● Data records

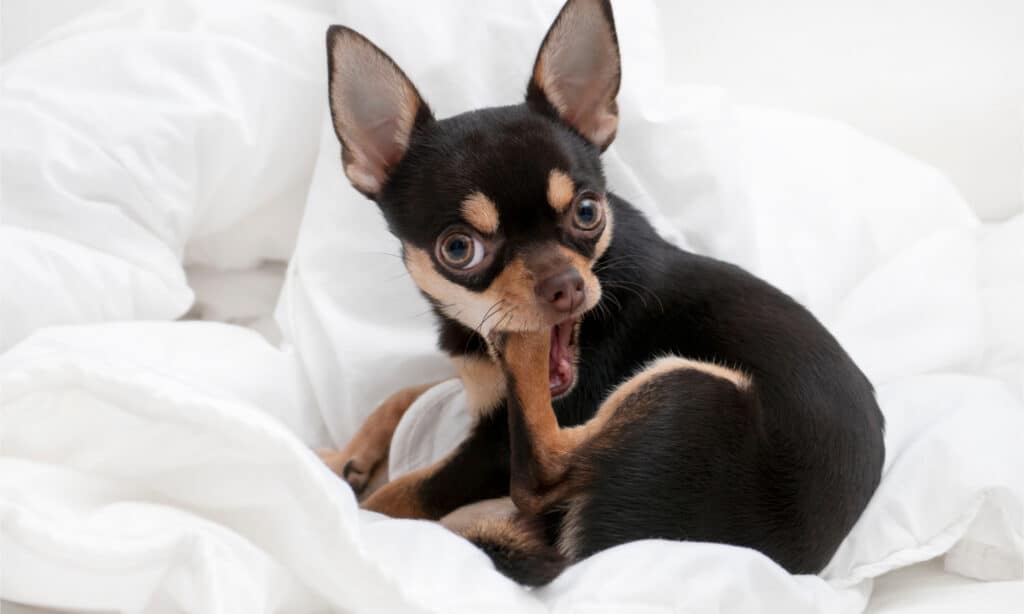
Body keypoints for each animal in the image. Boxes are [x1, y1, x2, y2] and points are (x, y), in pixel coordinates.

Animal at [315, 0, 884, 585]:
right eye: (458, 249)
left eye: (587, 212)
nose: (564, 286)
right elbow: (403, 392)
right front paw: (343, 458)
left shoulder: (492, 449)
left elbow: (399, 494)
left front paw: (355, 499)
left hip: (688, 386)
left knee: (538, 474)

● The problem
From the records above, count how many lines hold the string "right", then give only that number.

● Result of this exercise
3